The Wichita Falls Times Record News (http://bit.ly/2hsqkAd ) reports he was at Kell West Regional Hospital when one of the nurses congratulated him on getting his bachelor’s degree.

“What are you talking about?” he said. “I didn’t know anything about it. . How did you know about it?”

As it turns out, Midwestern State University’s board of regents in August approved a petition for a bachelor’s degree in science submitted on McBroom’s behalf. He received that degree Dec. 17 at Kay Yeager Coliseum during MSU’s winter commencement ceremony.

It’s an honor being bestowed upon McBroom more than four decades after he might have walked the stage with his fellow MSU Indians, now called MSU Mustangs after a mascot change several years ago.

“Bridgette must have had something to with this,” McBroom said of his wife getting the petition process started. “… I never would have.”

Applying for the degree now just seemed like serendipity.

It was in 2015 when McBroom saw MSU president finalist Suzanne Shipley’s photograph on the television screen, along with an invitation to the community to attend a forum to meet her.

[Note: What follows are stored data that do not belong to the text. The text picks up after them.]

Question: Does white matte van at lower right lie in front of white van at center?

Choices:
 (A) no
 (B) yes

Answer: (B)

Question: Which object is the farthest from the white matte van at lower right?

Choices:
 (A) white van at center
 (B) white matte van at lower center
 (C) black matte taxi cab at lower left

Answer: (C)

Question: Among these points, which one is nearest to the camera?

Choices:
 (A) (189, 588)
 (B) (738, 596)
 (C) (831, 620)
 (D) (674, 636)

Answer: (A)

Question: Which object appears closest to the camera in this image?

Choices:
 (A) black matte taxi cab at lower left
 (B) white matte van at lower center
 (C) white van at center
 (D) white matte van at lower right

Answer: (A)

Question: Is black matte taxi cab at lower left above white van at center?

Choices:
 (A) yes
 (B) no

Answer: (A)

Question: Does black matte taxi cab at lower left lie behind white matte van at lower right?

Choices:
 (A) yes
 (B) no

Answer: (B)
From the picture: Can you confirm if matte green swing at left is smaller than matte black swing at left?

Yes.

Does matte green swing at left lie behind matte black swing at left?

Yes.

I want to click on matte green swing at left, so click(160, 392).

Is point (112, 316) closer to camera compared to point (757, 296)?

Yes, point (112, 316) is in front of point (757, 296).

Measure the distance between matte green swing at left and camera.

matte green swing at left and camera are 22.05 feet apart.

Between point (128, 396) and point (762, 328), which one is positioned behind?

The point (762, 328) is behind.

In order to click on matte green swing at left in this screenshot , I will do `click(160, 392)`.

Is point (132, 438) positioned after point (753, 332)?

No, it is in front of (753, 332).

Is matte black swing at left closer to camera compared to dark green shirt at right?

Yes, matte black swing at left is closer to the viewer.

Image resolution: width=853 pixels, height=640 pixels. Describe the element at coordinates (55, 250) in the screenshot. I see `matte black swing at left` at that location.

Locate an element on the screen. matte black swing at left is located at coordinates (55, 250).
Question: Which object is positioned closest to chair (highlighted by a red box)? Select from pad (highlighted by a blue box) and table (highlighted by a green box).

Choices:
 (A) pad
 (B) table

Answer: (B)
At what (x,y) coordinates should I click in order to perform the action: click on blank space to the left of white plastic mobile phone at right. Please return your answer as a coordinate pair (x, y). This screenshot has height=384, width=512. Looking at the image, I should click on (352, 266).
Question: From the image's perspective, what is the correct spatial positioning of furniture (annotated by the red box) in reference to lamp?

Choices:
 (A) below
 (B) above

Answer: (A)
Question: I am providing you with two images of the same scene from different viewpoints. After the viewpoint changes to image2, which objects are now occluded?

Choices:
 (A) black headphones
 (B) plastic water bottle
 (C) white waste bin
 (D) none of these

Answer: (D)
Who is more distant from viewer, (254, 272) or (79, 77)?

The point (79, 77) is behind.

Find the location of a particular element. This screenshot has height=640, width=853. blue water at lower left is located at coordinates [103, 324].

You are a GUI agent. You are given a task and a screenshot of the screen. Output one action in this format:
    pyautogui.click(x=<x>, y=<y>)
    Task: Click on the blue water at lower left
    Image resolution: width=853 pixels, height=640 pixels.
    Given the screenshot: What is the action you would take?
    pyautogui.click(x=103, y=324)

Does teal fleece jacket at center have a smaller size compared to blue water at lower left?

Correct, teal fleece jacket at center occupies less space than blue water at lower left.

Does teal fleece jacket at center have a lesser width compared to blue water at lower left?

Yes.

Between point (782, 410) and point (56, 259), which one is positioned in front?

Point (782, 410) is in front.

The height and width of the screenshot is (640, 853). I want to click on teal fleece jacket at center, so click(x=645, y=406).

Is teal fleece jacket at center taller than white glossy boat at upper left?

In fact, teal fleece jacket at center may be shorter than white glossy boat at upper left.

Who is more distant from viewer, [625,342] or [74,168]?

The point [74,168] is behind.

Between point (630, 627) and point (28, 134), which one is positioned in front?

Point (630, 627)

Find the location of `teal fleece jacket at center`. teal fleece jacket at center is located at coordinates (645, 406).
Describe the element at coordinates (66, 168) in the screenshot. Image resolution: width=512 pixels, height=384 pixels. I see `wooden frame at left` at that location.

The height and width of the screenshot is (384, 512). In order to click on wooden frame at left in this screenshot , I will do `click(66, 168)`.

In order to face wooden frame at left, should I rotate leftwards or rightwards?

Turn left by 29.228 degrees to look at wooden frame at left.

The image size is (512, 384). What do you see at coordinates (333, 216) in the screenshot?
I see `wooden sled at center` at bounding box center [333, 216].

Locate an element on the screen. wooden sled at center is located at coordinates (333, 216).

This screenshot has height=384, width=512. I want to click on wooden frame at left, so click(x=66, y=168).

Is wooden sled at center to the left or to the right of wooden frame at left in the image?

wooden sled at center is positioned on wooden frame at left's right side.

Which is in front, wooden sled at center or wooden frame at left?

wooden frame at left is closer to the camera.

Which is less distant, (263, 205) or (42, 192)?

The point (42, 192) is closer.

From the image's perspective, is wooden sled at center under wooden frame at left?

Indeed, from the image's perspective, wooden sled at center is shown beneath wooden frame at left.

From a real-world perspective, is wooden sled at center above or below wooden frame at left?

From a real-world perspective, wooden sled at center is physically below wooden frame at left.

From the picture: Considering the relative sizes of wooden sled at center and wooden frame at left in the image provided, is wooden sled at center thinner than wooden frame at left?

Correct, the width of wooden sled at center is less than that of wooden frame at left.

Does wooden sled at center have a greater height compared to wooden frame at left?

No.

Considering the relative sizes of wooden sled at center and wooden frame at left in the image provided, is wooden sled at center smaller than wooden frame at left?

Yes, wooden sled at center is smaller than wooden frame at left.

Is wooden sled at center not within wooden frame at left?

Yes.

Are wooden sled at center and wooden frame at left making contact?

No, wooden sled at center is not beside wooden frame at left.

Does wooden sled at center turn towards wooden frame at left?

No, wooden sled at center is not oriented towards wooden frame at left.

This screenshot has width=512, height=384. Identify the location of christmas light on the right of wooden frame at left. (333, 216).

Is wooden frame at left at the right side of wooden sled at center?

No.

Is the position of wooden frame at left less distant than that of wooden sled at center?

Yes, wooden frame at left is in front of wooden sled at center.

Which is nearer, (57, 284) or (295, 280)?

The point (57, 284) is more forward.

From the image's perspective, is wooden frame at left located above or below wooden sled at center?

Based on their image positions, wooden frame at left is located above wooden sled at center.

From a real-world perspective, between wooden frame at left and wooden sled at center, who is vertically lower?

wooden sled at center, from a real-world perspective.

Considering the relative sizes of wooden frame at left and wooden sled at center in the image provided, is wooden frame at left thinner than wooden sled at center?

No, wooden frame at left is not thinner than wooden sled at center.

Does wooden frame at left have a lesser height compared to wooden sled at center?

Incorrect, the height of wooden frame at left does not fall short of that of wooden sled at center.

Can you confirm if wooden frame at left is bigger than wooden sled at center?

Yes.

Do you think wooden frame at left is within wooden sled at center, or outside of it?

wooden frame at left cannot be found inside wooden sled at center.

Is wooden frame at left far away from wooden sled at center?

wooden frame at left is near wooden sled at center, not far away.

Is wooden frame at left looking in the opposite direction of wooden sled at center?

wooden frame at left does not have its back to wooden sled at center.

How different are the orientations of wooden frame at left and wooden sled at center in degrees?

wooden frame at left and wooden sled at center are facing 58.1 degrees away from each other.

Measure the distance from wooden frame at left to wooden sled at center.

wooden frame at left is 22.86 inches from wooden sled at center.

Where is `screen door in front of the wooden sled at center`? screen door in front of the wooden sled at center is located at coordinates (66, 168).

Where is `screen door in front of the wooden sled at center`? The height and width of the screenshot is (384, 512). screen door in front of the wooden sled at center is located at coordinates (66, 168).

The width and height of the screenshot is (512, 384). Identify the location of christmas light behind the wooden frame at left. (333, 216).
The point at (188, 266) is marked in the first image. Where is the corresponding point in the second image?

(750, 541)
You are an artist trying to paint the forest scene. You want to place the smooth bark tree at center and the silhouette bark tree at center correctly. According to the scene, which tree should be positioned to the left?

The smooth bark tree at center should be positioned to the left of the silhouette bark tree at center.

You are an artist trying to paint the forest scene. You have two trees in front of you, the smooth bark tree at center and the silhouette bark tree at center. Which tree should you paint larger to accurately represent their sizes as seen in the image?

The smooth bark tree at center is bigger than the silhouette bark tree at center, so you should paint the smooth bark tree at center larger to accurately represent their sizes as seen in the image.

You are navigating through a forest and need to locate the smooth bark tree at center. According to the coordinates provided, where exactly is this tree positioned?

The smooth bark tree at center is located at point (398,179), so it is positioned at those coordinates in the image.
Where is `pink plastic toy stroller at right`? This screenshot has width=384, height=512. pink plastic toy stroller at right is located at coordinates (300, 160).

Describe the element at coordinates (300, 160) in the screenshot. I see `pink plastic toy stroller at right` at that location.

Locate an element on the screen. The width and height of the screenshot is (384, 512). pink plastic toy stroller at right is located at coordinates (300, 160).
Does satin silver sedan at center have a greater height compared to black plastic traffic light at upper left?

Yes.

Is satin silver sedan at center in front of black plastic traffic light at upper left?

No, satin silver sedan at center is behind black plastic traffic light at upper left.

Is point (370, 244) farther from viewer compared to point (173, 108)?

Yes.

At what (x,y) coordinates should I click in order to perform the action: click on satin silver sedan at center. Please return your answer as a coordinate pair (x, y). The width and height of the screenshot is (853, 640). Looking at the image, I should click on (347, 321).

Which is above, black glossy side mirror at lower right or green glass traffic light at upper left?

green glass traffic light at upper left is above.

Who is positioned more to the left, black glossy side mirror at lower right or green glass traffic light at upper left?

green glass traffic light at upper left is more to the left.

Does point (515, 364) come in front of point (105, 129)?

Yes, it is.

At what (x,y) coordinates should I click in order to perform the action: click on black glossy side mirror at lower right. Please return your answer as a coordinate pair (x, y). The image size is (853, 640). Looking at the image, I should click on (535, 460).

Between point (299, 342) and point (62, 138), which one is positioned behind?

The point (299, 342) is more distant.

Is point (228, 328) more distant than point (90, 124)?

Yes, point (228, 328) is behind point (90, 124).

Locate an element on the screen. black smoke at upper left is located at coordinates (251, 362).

“She looked familiar,” he said and wondered if she was the same Suzanne Shipley he knew back in Lubbock, when his dad, a professor of world literature at MSU, was there working on his doctorate.

“Her brother was my best friend in high school,” he said.

That’s when McBroom decided to attend the forum and stood up and asked Shipley, who is now the MSU president, “Do you have a brother named Wesley?”

“Oh no! You’re Bob McBroom! This was my first boyfriend . What are you doing now?” she said with a laugh.

It was back in his days at MSU, when the soft-spoken, unassuming doctor was barely 20, that his academic counselors suggested he not finish his bachelor’s degree in science.

“I had done well for two years. My faculty adviser suggested I try and apply (to medical school); I had another year to go. . I never completed my degree at Midwestern and just went on to medical school.”

Four years later, without a bachelor’s degree in hand, McBroom graduated with his medical degree from the University of Texas Medical Branch in Galveston.

Not having a bachelor’s degree never seemed to stop McBroom, who went on to specialize in internal medicine, though it’s his subspecialty of infectious diseases that has been of particular interest in the media.

“Even at MSU, I was always fascinated by microbiology,” McBroom said. “I thought about doing a fellowship in infectious diseases.”

It was when the human immunodeficiency virus crisis was building in the 1980s, and when the first cases were emerging in Wichita Falls, that McBroom really started to follow that path to infectious disease specialist.

“No one here wanted to do it,” he said of delving more into HIV. “I devoured everything I could find in the literature. Little by little, I trained myself.”

He ended up writing a monograph — a small, dedicated textbook — on HIV, which was reviewed by Texas Tech.

“They were willing to sponsor a conference here. . It was one of the first conferences of this kind,” he said.

A week later and the University of Texas Southwestern Medical Center contacted him and offered him a fellowship in its research department.

In his 35 years in infectious medicine, he has seen a little of everything, from the loa loa nematode worm, which causes skin and eye diseases, to malaria cases and dengue, a mosquito-borne tropical disease.

He sees many of those cases of infectious diseases in Sheppard Air Force Base personnel who have traveled overseas to endemic regions.

McBroom has worked for many years with the Wichita Falls-Wichita County Public Health District, including on grant-funded HIV studies.

In all those years as a physician, McBroom said other people have suggested he apply to finally receive his bachelor’s degree — something he didn’t think much about.

But not having a bachelor’s degree all these years, he said, has been hard to explain to people.

He won’t have to explain much anymore.

“I was a little bit shy and didn’t want to walk the stage — the oldest guy around a lot of young graduates,” said McBroom.

But with so many years in medicine, it seems time he did just that — walk the stage, receive that degree and continue to make strides studying little living things in the big picture of his life.